He clenched his hands, and Gero noticed he was shaking a little bit. He moved to approach him.
“If someone only returned my feelings because my life was on the line, I could never accept that. And someone like you, Gero-kun, shouldn’t either.”
“Someone like me?” Gero said, confused.
“You didn’t need to help Arashiyama-san out, but you did. You’ve been embarking on this whole thing because you wanted to. You even saved my brother. I can’t-“
“Kinosaki-kun.”
The firm tone underlying those words caught Kinosaki off-guard, as he stared back at Gero.
“I know what you’re about to say. You don’t owe me anything for that. You never will. I don’t know what people have asked of you in the past, Kinosaki-kun, but…the only thing I’ll ever ask of you is that you stay my partner.”
Kinosaki stared at him with an expression Gero couldn’t read. Was it confusion? Wonder? Anger? Sadness? Feelings that Gero didn’t want to voice?
What felt like eternity passed, and then instead of flashing a toothy, big, vivacious grin, Kinosaki gave him a soft smile, and Gero felt his heart flutter.

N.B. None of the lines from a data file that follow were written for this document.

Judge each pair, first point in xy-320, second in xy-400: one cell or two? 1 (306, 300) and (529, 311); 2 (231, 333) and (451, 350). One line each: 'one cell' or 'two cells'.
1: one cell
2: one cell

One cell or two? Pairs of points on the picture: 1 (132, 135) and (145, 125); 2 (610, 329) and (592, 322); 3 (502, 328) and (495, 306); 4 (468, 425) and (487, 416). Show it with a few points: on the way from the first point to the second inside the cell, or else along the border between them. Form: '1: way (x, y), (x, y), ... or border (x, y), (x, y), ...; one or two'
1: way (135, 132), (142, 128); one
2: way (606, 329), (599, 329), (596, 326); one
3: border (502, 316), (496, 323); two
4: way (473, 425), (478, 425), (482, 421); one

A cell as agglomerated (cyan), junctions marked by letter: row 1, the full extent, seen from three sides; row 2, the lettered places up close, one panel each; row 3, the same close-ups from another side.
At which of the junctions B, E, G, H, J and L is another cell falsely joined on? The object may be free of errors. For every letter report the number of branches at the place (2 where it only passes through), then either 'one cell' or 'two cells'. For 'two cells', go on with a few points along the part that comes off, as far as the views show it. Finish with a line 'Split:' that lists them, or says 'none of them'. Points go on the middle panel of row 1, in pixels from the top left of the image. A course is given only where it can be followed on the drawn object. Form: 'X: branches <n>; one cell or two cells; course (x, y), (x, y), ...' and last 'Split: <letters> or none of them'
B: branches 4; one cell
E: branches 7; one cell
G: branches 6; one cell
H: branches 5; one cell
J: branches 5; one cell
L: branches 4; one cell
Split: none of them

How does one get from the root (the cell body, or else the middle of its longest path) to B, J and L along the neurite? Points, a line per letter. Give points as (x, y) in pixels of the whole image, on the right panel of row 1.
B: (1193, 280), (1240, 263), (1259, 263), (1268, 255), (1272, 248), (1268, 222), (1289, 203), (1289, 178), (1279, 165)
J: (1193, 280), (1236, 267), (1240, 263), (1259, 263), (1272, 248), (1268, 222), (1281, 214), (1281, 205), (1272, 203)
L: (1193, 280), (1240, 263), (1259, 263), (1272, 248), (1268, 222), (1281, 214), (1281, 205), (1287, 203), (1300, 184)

“Thank you, Gero-kun,” he finally said, his voice as delicate as glass. “That…really means a lot to me.”
He fixed him with a determined expression.
“…yes, Gero-kun. I’ll be your partner. As long as you stay on this path, I’ll be your partner.”
Kinosaki didn’t dare voice the thing that he was feeling as that happened.
That taste of petals and blood in his mouth.
The Gerosaki Agency, as their office ended up being called, was doing brisk business, selling their renamed Gerosaki Hanahaki Fixer Elixir, now with Gero and Kinosaki gracing its logo.
(“Where am I?” Arashiyama complained, as she checked the new design of the bottle. “Don’t I work here too?”
“Should’ve joined us earlier,” Kinosaki teased her. “Early bird gets the worm. Besides, Arashiyama doesn’t really fit anywhere in that name, does it?”)
More jobs personally administering and curing hanahaki came their way, courtesy of Arashiyama’s intel network of hamsters, while Kinosaki mailed bottles of the cure out as a mail-order service, with Arashiyama’s hamsters acting as couriers.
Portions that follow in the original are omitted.